Like many bargain-hunting Americans, I can’t say that I’m particularly loyal to very many brands. I’ll buy Ragu spaghetti sauce if it’s on sale, Prego if it’s not, or just eat a tomato if they’re both too pricey. Heck, I don’t even favor one particular supermarket! I’m even less brand loyal when it comes to clothes, cars, and computers. But if you look back over my expenses over the last five years, there’s one name that’ll keep popping up every couple of weeks without fail. That name is Shell, as in multinational oil company Shell.

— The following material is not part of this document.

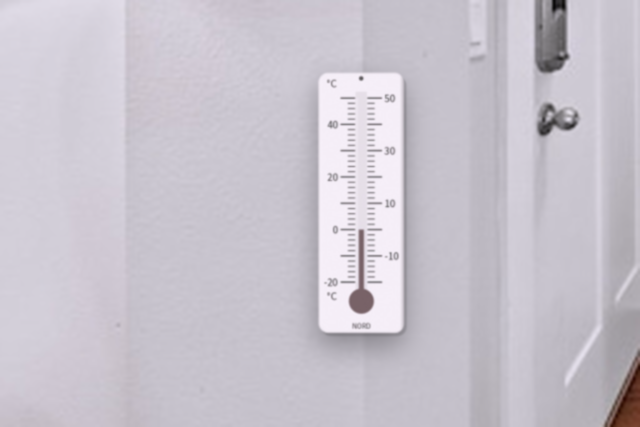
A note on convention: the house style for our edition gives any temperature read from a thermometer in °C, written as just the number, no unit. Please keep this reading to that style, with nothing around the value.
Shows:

But here’s the weird part: I don’t even feel particularly loyal to Shell. Probably the only reason they still have a monopoly over my gasoline dollars is because my mom insisted on only using Shell gasoline as I was growing up. That, and after I got my first car, the three closest gas stations to home were all Shells. Now that I live in a different city from where I grew up, I still get my gas exclusively from Shell. And the other day, as I passed a nearby Texaco station that was selling Regular for 10 cents less than the Shell station at which I’d just refueled, I asked myself a startling question: Why am I still buying Shell gas?
After that, I considered the following facts about the Shell stations in my city:
- Shell gas is consistently a few cents more expensive than Exxon, Texaco, and the no-brand gas stations like Free State.
- The three closest Shell gas stations are actually a little bit out of my way now. The closest one to “my way” is generally the pricier of the three.
- The Shell gas stations are not as well maintained as those of the other brands. Frequently the windshield squeegee liquid is empty or really dirty at the Shells I frequent, and either the air or vacuums are out of order half the time.
- If I ran a gas station, I would call it “Cheap Ass Gas.” But that’s beside the point.
Perhaps another reason I still maintain my Shell “loyalty” is because I thought it was a superior gas back when I first purchased my MINI Cooper. That’s because many MINI drivers on the internet recommended Shell’s V-Power premium gas over other brands and grades. Now that I drive a Mazda3 that only needs Regular, do I still need to get that Regular from Shell?
After presenting myself with these questions, I did some research on gasoline brands to see if other folks had thoughts or scientific evidence as to which gasoline brand was the best. About five minutes into my research, I stopped being an idiot and remembered that all major gas brands share refineries and pipelines. So while Shell might be refining that oil, Exxon and Citgo may be the ones selling it. And in the next state over, the reverse may be true. When it comes to gasoline, gas is gas.
What may make a difference, however, are the additives that each brand adds to its fuel. You may have heard of Chevron and Texaco’s Techron additive. In fact, some people seem to swear by Techron. Others favor Shell’s additives, and still others can be found who prefer virtually every other brand of gasoline because it’s supposedly better for their vehicles. And while I couldn’t find any scientific studies to confirm my hypothesis, I found no general consensus that one brand of gasoline performed significantly better than others.
I did, however, find several brands referring to themselves as Top Tier Gasoline because they use more than the EPA minimum recommended amounts of detergents to help keep your engine clean. But again, I found no scientific proof that more detergent keeps your engine more cleaner.
The only real difference between gas formulas that I found is that, quite consistently, those which are 10-15% ethanol provide much worse gas mileage that those that are 100% Made in the Middle East or Perhaps the Gulf of Mexico gasoline. Unfortunately pretty much all of the fueling stations around here have switched to some blend of ethanol.
Will I keep using Shell gas after discovering all this? Possibly, though mostly out of habit. I may experiment with other brands to see if there is any noticeable difference in performance. Don’t worry, I know not to buy from Citgo since the only additives they put in their gas are communism and anti-American sentiments.